Suggested Action: Immediate update of guidelines to reflect accurate and current information, removing GET and CBT, and a high quality educational campaign regarding this removal for medical and allied health staff.

 

Access – Government payments

Permit people to access non poverty levels of government payments. It is emerging that radical (complete) rest can be a powerful method of combatting long covid and this is impossible if you have to work.

 

Suggested action 1: Ensure temporary and non stabilised illnesses are permitted for DSP access. Long covid is a new and evolving condition, old rules do not suit and will only continue to be a source of harm.

 

Suggested action 2: Remove partner income tests as these limit mobility for leaving partners.

 

Suggested action 3: Raise the payments to at least the Henderson line so that people do not live in poverty as this will not assist with any health condition.

 

Access – Indoor spaces

I would like to be able to return to an office workplace one day but do not want to catch every virus that flies through.

 

Suggested action: legislate air quality standards to lessen exposure risks in indoor environments.

 

Access – antivirals

There is a disconnect between who was a priority for vaccinations in the initial rollout and who can access antivirals.
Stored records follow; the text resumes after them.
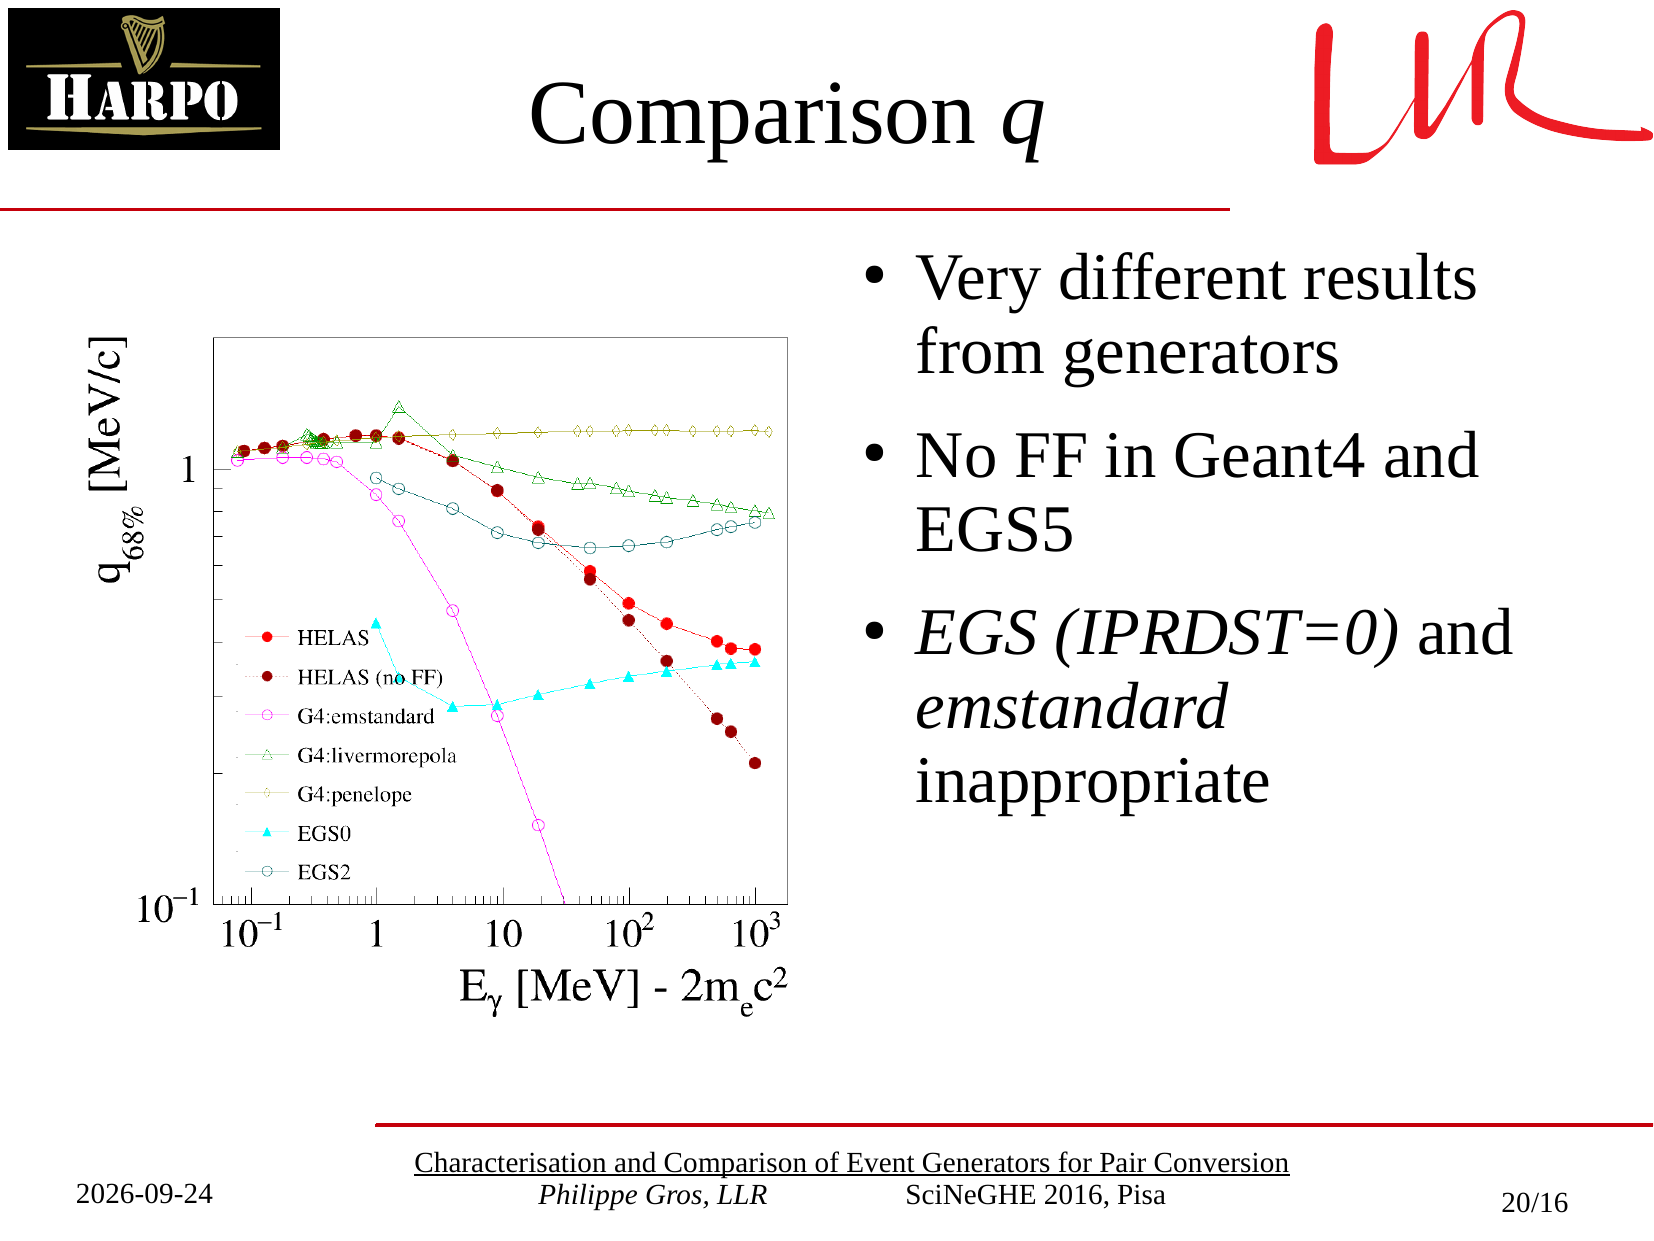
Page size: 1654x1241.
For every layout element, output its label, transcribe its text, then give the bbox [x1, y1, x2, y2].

picture [8, 8, 280, 150]
list Very different results from generators No FF in Geant4 and EGS5 EGS (IPRDST=0) and emstandard inappropriate [844, 239, 1571, 1102]
picture [82, 316, 809, 1025]
picture [1314, 10, 1653, 165]
title Comparison q [284, 14, 1290, 210]
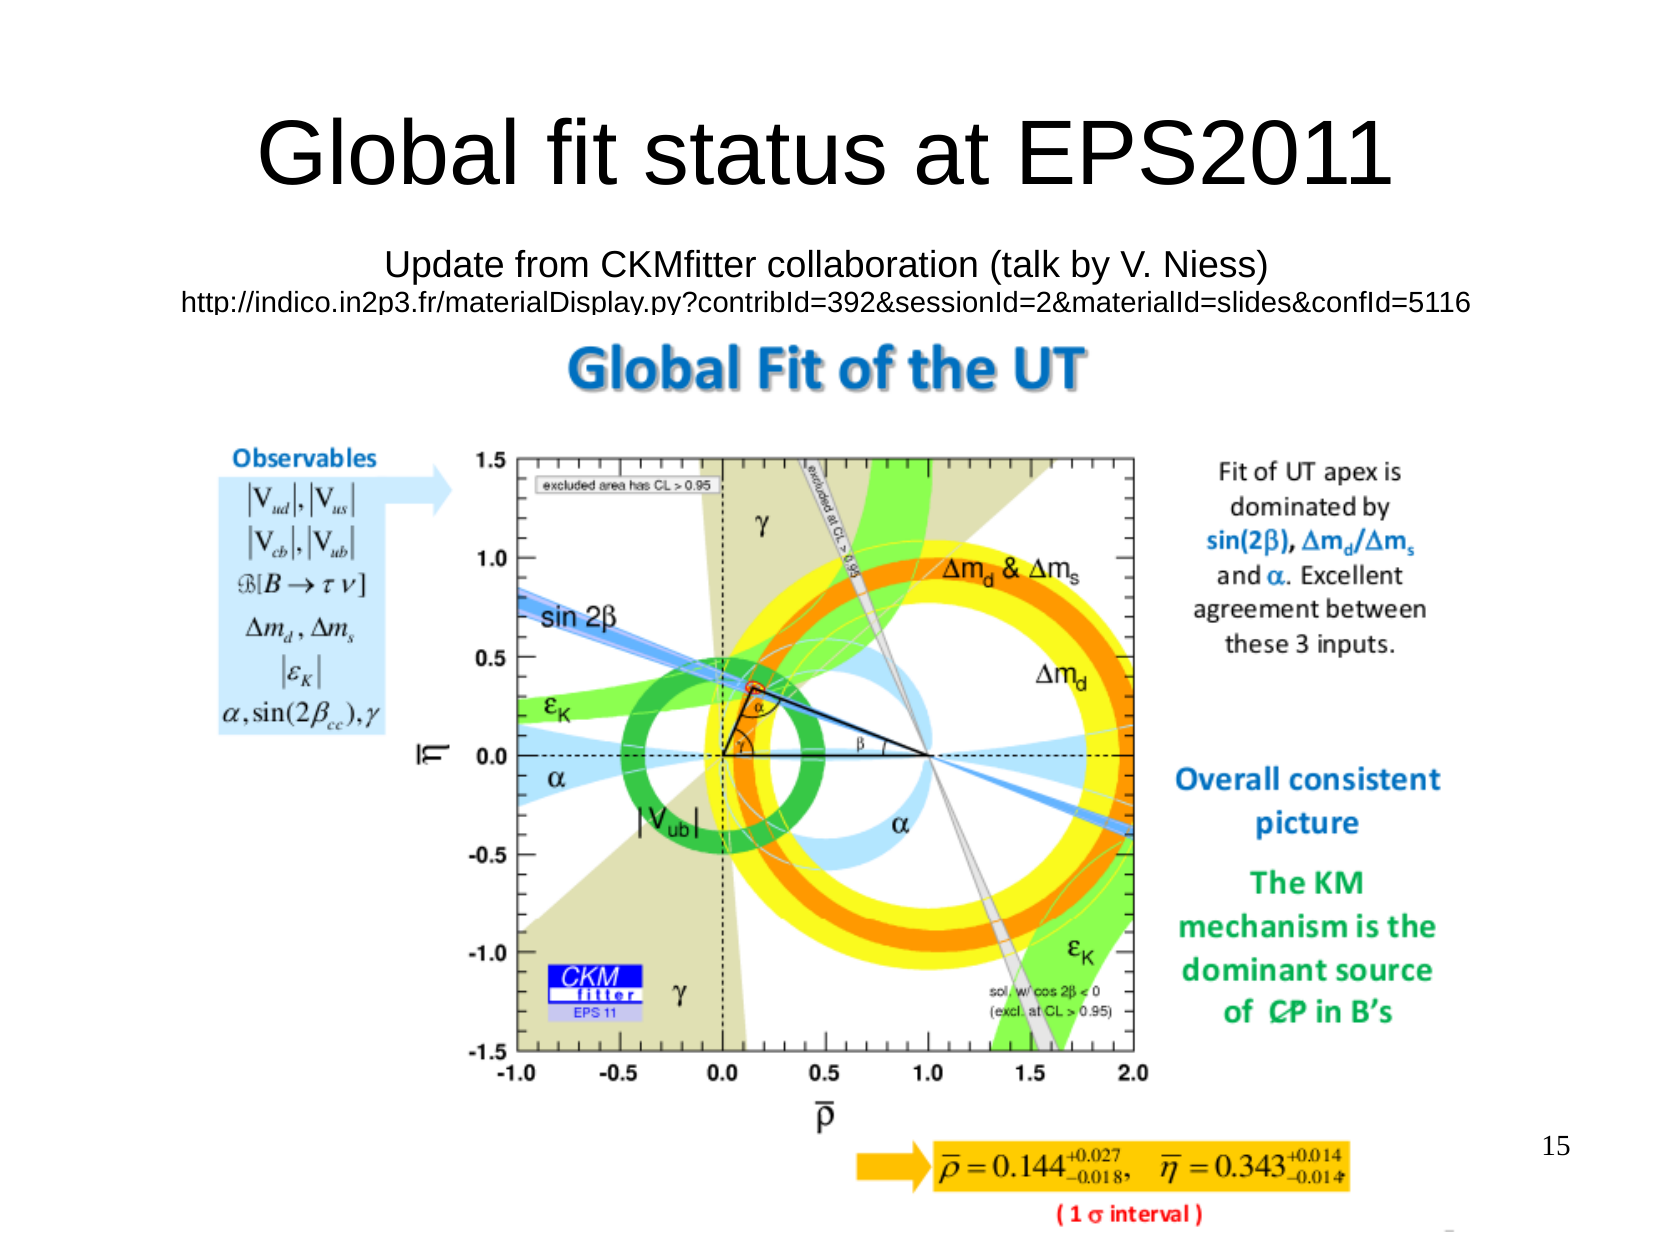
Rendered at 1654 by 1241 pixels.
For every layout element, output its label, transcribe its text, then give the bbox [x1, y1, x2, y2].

How can one person be so high risk that they were eligible for early vaccination but not high risk enough for antivirals?

 

Suggested action: where not contraindicated, allow long covid patients to access antiviral medications for subsequent infections.

 

Access – Work

My career opportunities have now been limited by the fact I am mostly housebound. I cannot commute and with companies viewing work from home as a treat or something equally frivolous instead of a critical accessibility requirement, I am limited for the foreseeable future about what jobs I can apply for. I have already had to take a step “back” in order to get a work from home job so I can keep a roof over my head. I am at risk of homelessness and suffering from a lack of career opportunities because the government decided it was ok to let a horrible virus rip through the community.

 

Suggested action 1: ensure accessibility for disabled staff is not lip service. Enforce laws. Review laws if needed.

 

Suggested action 2: change the unwritten faux morality culture of workplaces that work has to be done at a desk (or a standing desk). People who need bed rest can still work and shouldn’t have to hide this or miss out on opportunities because of it.

 

Access – Safe healthcare

I caught covid in an emergency department because the only space to sit turned out to be near the covid positive patients. At no time did staff tell us they had separated covid positive and non covid patients. Their neglect on some basic logistics that didn’t require medical skills, just some common sense, means I am now suffering.

 

Suggested action: require measures such as ventilation standards and high quality masks so that at risk people do not have to risk a first or subsequent infection in order to continue to access healthcare.

 

Systemic Issues

Many of the items I have brought up here are my experience from long covid but they are also systemic issues that others with chronic health conditions and/or disabilities experience.

 

Suggested action 1: Respect the energy (physical, mental, and emotional) that it takes to submit information to an inquiry such as this. Remove the ridiculous requirement that the submission must not be published somewhere else and must be unique to this submission. You do not own patient stories and claiming we can’t share them is rubbish. I will share my story where I please. Patient stories are everywhere and bureaucratic processes such as this need to adapt to those who are submitting, not to the whims of a fully abled public servant who doesn’t understand how difficult this is.

 

Suggested action 2: Pay for patient time with appropriate consulting fees. Chronically ill and disabled people have amazing lived experience which is valuable in getting to the real source of issues. Many of us also have underutilised skills due to inaccessible workplaces and with an accessible work environment can contribute to improving government services. We are not charity cases and should not be expected to want to constantly give our knowledge and experience for free.